Microsoft's MSN Spaces continues to censor its Chinese language blogs,
and has become more aggressive and thorough at censorship since I first checked out MSN's censorship system last summer.  On New Years Eve, MSN Spaces took down the popular blog written by Zhao Jing, aka Michael Anti...

Now, It is VERY important to note that the inaccessible blog was moved
or removed at the server level and that the blog remains inaccessible
from the United States as well as from China. This means that the
action was taken NOT by Chinese authorities responsible for filtering
and censoring the Internet for Chinese viewers, but by MSN staff at the
level of the MSN servers.

In addition to taking down sites that offend the overlords of China, Microsoft is also actively filtering blog content

Back over the summer I wrote a post titled Screenshots of Censorship
about how MSN spaces was censoring the titles of its Chinese blogs, but
not posts themselves. According to my testing in mid-late December,
they now censoring much more intensely.   

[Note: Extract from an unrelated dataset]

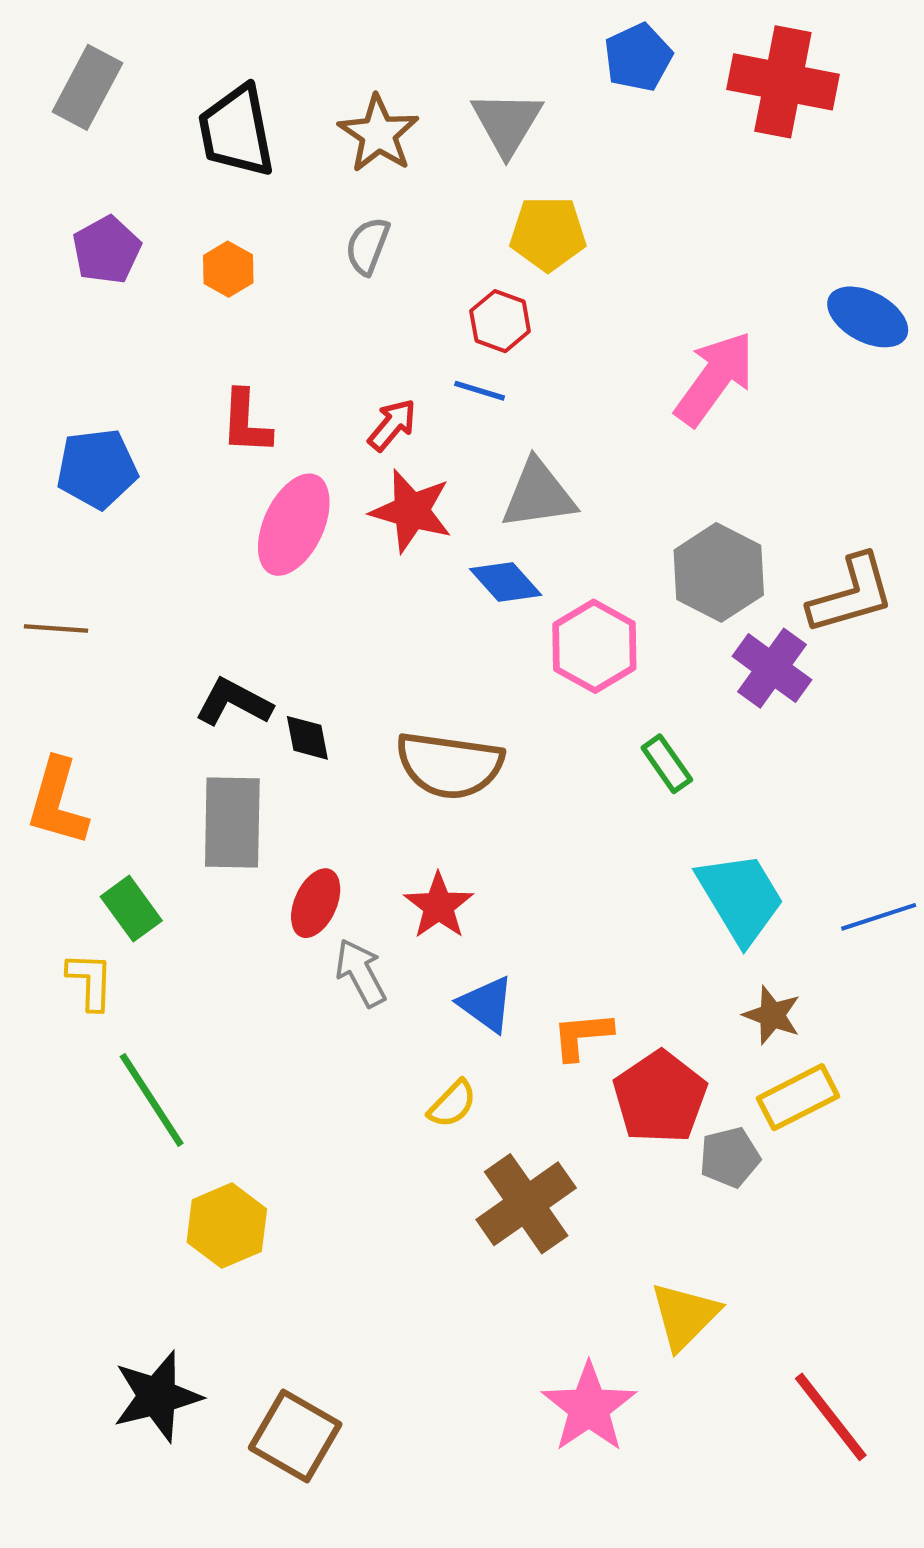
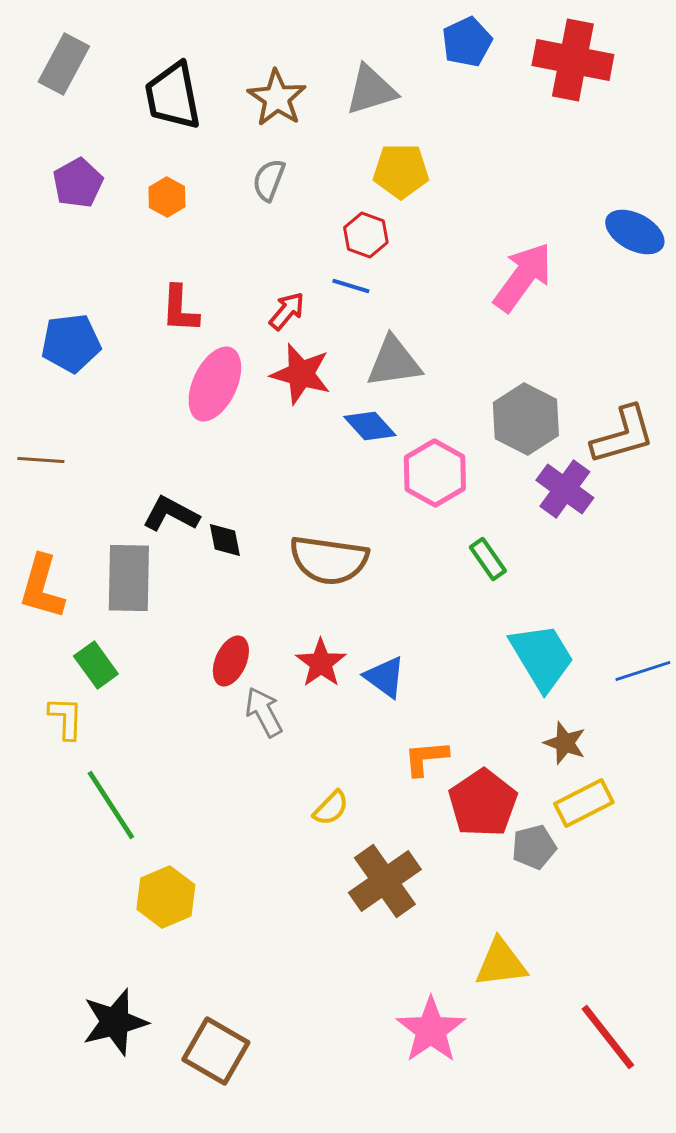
gray triangle: (507, 123) -> (371, 90), turned 42
gray rectangle: (232, 823) -> (129, 578), moved
blue triangle: (486, 1004) -> (385, 677), moved
yellow triangle: (685, 1316) -> (501, 963), turned 38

On December 16th I created a blog and attempted to make various
posts with politically sensitive words. When I attempted to post
entries with titles like "Tibet Independence" or "Falun Gong"
(a banned religious group), I got an error message saying: "This item
includes forbidden language. Please delete forbidden language from this
item."

I understand that the business climate in China causes businesses some difficult choices.  Refusing to acquiesce to certain government rules, like censorship, essentially cedes a large a growing market to the locals.  But at some point, that's just what you have to be willing to do, when market share is just too ethically expensive.